* _Questions on the material_:
a) Answer these questions on the passage about hash-table probing and load factor:
(i) In the opening lines, where does the passage say most misses die?
(ii) What load factor does Java's HashMap default to?
(iii) What maximum load factor are Abseil's SwissTable-family maps known for targeting?
b) Proceed with the passage on hash-table probing and load factor, writing on from its last sentence.
BEGIN Selected extract
Either way, the ctrl array does most of the work: most misses die in metadata. Compressed oops just makes the unavoidable key touches cheaper when they do happen.

Load factor

In classic open addressing, pushing load factor up usually means the average probe chain gets longer fast — more branches, more random memory touches, and a steep cliff in miss cost. That’s why many general-purpose hash maps pick conservative defaults. Java’s HashMap, for example, defaults to a 0.75 load factor to keep miss costs from ballooning as the table fills.

SwissTable flips the cost model: probing is dominated by scanning the ctrl bytes first, which are dense, cache-friendly, and cheap to compare in bulk. That means “one more probe group” is often just one more ctrl-vector load + compare, not a bunch of key equals() calls. With SwissTable-style probing, the table can run denser without falling off a cliff. Abseil’s SwissTable-family maps are well known for targeting a ~7/8 (0.875) maximum load factor; even when the table is crowded, most probes are still “just metadata work.”
END Selected extract
BEGIN Collected material
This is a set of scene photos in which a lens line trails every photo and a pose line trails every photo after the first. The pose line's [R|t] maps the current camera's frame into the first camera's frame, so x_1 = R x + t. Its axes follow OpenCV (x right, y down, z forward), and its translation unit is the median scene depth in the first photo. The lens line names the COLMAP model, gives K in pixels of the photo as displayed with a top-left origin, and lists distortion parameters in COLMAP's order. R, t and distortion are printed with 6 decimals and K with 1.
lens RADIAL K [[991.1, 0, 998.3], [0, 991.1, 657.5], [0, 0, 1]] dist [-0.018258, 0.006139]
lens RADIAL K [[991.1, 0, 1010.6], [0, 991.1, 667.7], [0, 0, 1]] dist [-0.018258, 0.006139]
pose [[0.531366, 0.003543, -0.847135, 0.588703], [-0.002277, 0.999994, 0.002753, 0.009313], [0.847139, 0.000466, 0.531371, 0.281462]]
END Collected material
* _Results in order_:
a)
(i) In metadata.
(ii) 0.75.
(iii) About 7/8 (0.875).

b)
That trade-off is exactly what I wanted in Java too: higher load factor → fewer slots → smaller key/value arrays → fewer cache lines touched per operation, as long as the ctrl scan stays the fast path.

Sentinel padding

SIMD wants fixed-width loads: 16 or 32 control bytes at a time. The annoying part is the tail — the last group near the end of the ctrl array. In native code you might “over-read” a few bytes and rely on adjacent memory being harmless. In Java you don’t get that luxury: out-of-bounds is a hard stop.

Without padding, the probe loop picks up tail handling: extra bounds checks, masked loads, or end-of-array branches — exactly the kind of bookkeeping you don’t want in the hottest path. A small sentinel padding region at the end of the array lets every probe issue the same vector load, keeping the loop predictable and JIT-friendly.

H1/H2 split

Split the hash into h1 (which selects the starting group) and h2 (a small fingerprint stored per slot in the ctrl byte). h1 drives the probe sequence (usually via a power-of-two mask), while h2 is a cheap first-stage filter: SIMD-compare h2 against an entire group of control bytes and only touch keys for the matching lanes.

SwissMap uses 7 bits for h2, leaving the remaining ctrl-byte values for special states like EMPTY and DELETED. That’s the neat trick: one byte answers both:

“Is this slot full/empty/deleted?”
“Is this slot even worth a key compare?”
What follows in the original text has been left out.